As a business, you may consider installing video surveillance on your premises to discourage theft or ensure the safety of your customers and personnel. However, your business may suffer significant legal implications if you do not adhere to legal requirements around filming or recording customers that enter your store.
This article explains the legal requirements around the use of optical surveillance devices. Additionally, it considers the potential consequences of breaching customers’ privacy, as demonstrated by the 7-Eleven case.
Is it Legal to Record Customers Who Enter My Business?
There are certain situations where it is not illegal to collect the personal information of individuals. This includes collecting their images or identity information. Installing optical surveillance devices, such as CCTV, which collect videos or images of customers that enter your business is legal. However, if you elect to record customers through these devices, you must comply with certain laws.
The Privacy Act 1998 (‘Privacy Act’) applies to personal information and governs how businesses can handle their customers’ personal information. The Act will apply to a business if the business:
- has an annual turnover of over $3 million;
- provides a health service, or holds health information;
- is a contractor for the Commonwealth government; or
- trades in personal information (e.g. sells personal information to other parties).

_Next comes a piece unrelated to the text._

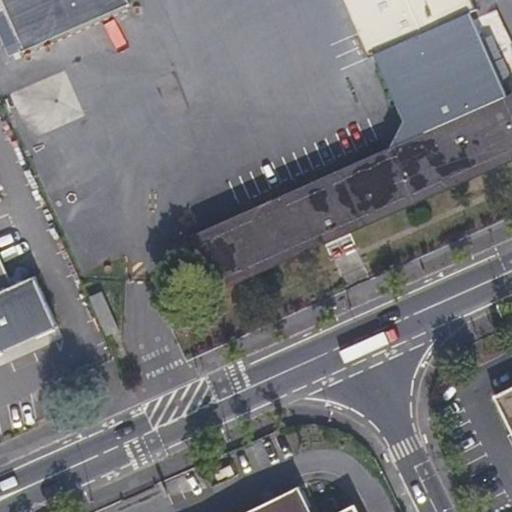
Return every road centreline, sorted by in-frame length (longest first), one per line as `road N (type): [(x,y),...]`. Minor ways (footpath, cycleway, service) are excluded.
road 1 (secondary): [(353,342),(0,499)]
road 2 (unclassified): [(436,511),(353,342)]
road 3 (secondary): [(511,271),(353,342)]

Such businesses will be ‘APP entities’ that must comply with the provisions of the Privacy Act.
Suppose your business is covered under the law. Then any personal information that you collect through your surveillance devices must comply with the Australian Privacy Principles under the Act, which require you to:
- inform customers that you may capture their images before recording takes place. For example, you may post clear signage at the entrance of and throughout your premises, and install cameras in clearly visible locations on your premises to ensure adequate notification to customers that they may be under surveillance;
- ensure that any personal information recorded is stored securely, and either destroyed or de-identified when you no longer require the information. For example, you may delete CCTV footage of customers every month; and
- only use or disclose the information recorded for the primary collection purpose, for example, to seek action against a person who committed theft on your premises (or for a secondary purpose if an exemption applies).